WORK REQUEST 1:
Which implied warranties does the sales terms text name as being disclaimed by Harris? List each one.

PROVIDED TEXT:
BEGIN

Harris BCD Standard Terms and Conditions of Sale 100507 6
k. Dedicated Site Advocate (Option). This option is available under a Site Extended Warranty Support Agreement and is defined by a separate Statement of
Work mutually agreed upon by the parties.
l. Ordering. To make a request for an Advance Exchange, implementation of Remote Dial-Up Support, an Annual Onsite Preventative Maintenance Visit, or
other assistance under a Extended Warranty Support Agreement, Customer must contact Harris’ Technical Support Order Desk at 1-888-HARRIS6, identify itself
as a Extended Warranty Support customer, and provide the contract # or the serial number of the Equipment, as applicable.
m. Other Support. No Extended Warranty Support Agreement provides troubleshooting, software consulting or technical support coverage beyond that which is
described in this Section 9. If Harris does provide any such other services, Harris’ then-prevailing rates shall apply.
10. Warranty Disclaimer; Limitations of Liability
a. EXCEPT AS EXPRESSLY PROVIDED IN THIS AGREEMENT, HARRIS HEREBY EXPRESSLY DISCLAIMS ALL REPRESENTATIONS,
CONDITIONS AND WARRANTIES, WHETHER EXPRESS OR IMPLIED, INCLUDING BY WAY OF EXAMPLE AND NOT LIMITATION, THE
IMPLIED WARRANTIES OF TITLE, MERCHANTABILITY, NON-INFRINGEMENT AND FITNESS FOR A PARTICULAR PURPOSE.
b. NOTWITHSTANDING ANYTHING HEREIN TO THE CONTRARY, IN NO EVENT WILL HARRIS BE LIABLE FOR ANY SPECIAL,
INCIDENTAL, PUNITIVE OR CONSEQUENTIAL DAMAGES WHATSOEVER, INCLUDING LOSS OF PROFITS, WHETHER ARISING IN
CONTRACT, TORT, WARRANTY OR OTHERWISE, EVEN IF IT HAS BEEN ADVISED OF THE POSSIBILITY OF SUCH DAMAGES. THE
LIMITATIONS SET FORTH HERE WILL APPLY EVEN IF THE REMEDIES OF ERROR CORRECTION, REPERFORMANCE OF SERVICES
AND REFUND OF PAYMENTS COMPLETELY FAIL OF THEIR ESSENTIAL PURPOSE.
c. NOTWITHSTANDING ANYTHING HEREIN TO THE CONTRARY, THE LIMIT OF HARRIS’ LIABILITY (WHETHER IN CONTRACT,
TORT, NEGLIGENCE, STRICT LIABILITY, BY STATUTE OR OTHERWISE) TO CUSTOMER OR TO ANY THIRD PARTY CONCERNING THE
HARRIS EQUIPMENT OR SOFTWARE LICENSES SOLD TO CUSTOMER UNDER THIS ORDER, HARRIS’ PERFORMANCE OR NON-
PERFORMANCE, OR IN ANY MANNER RELATED TO THIS AGREEMENT, FOR ANY AND ALL CLAIMS WILL NOT IN THE AGGREGATE
EXCEED THE ACTUAL SALES PRICE PAID BY CUSTOMER DURING THE TWELVE (12) MONTH PERIOD IMMEDIATELY PRECEEDING
THE DATE OF THE APPLICABLE CLAIM FOR THE SPECIFIC EQUIPMENT, SOFTWARE OR SERVICES PURCHASED UNDER THIS ORDER
THAT ARE THE SUBJECT OF THE CLAIM.

END

WORK REQUEST 2:
From the entries only, output the part that opens with the line containing "Brothers In Arms" and runs through the end of the entries as a Markdown table with the columns Row and Line. Number the rows, leave out blank lines, and leave the pictures out.

Page-level text extractions:
BEGIN

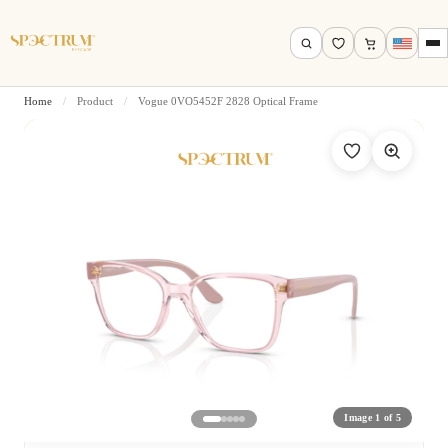
Home
/
Product
/
Vogue 0VO5452F 2828 Optical Frame
Search by name, model, brand…
Search
Image 1 of 5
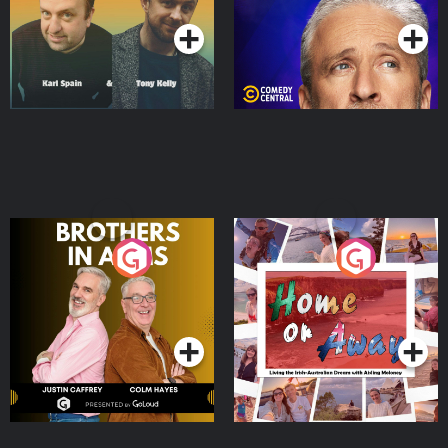
Brothers In Arms
Home or Away - Living
the Irish Australian
Dream with Aisling
Podcast Series
Podcast Series
Moloney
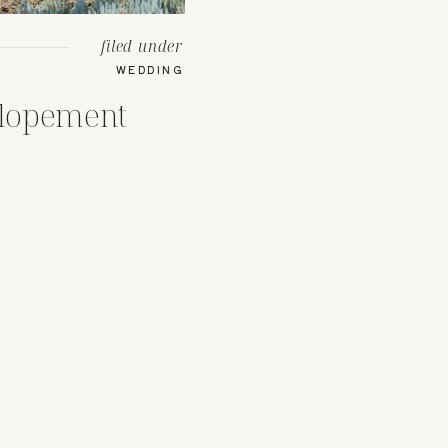
filed under
WEDDING
lopement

END

OUTPUT 1:
- Title
- Merchantability
- Non-infringement
- Fitness for a particular purpose

OUTPUT 2:
| Row | Line |
|---|---|
| 1 | Brothers In Arms |
| 2 | Home or Away - Living |
| 3 | the Irish Australian |
| 4 | Dream with Aisling |
| 5 | Podcast Series |
| 6 | Podcast Series |
| 7 | Moloney |
| 8 | filed under |
| 9 | WEDDING |
| 10 | lopement |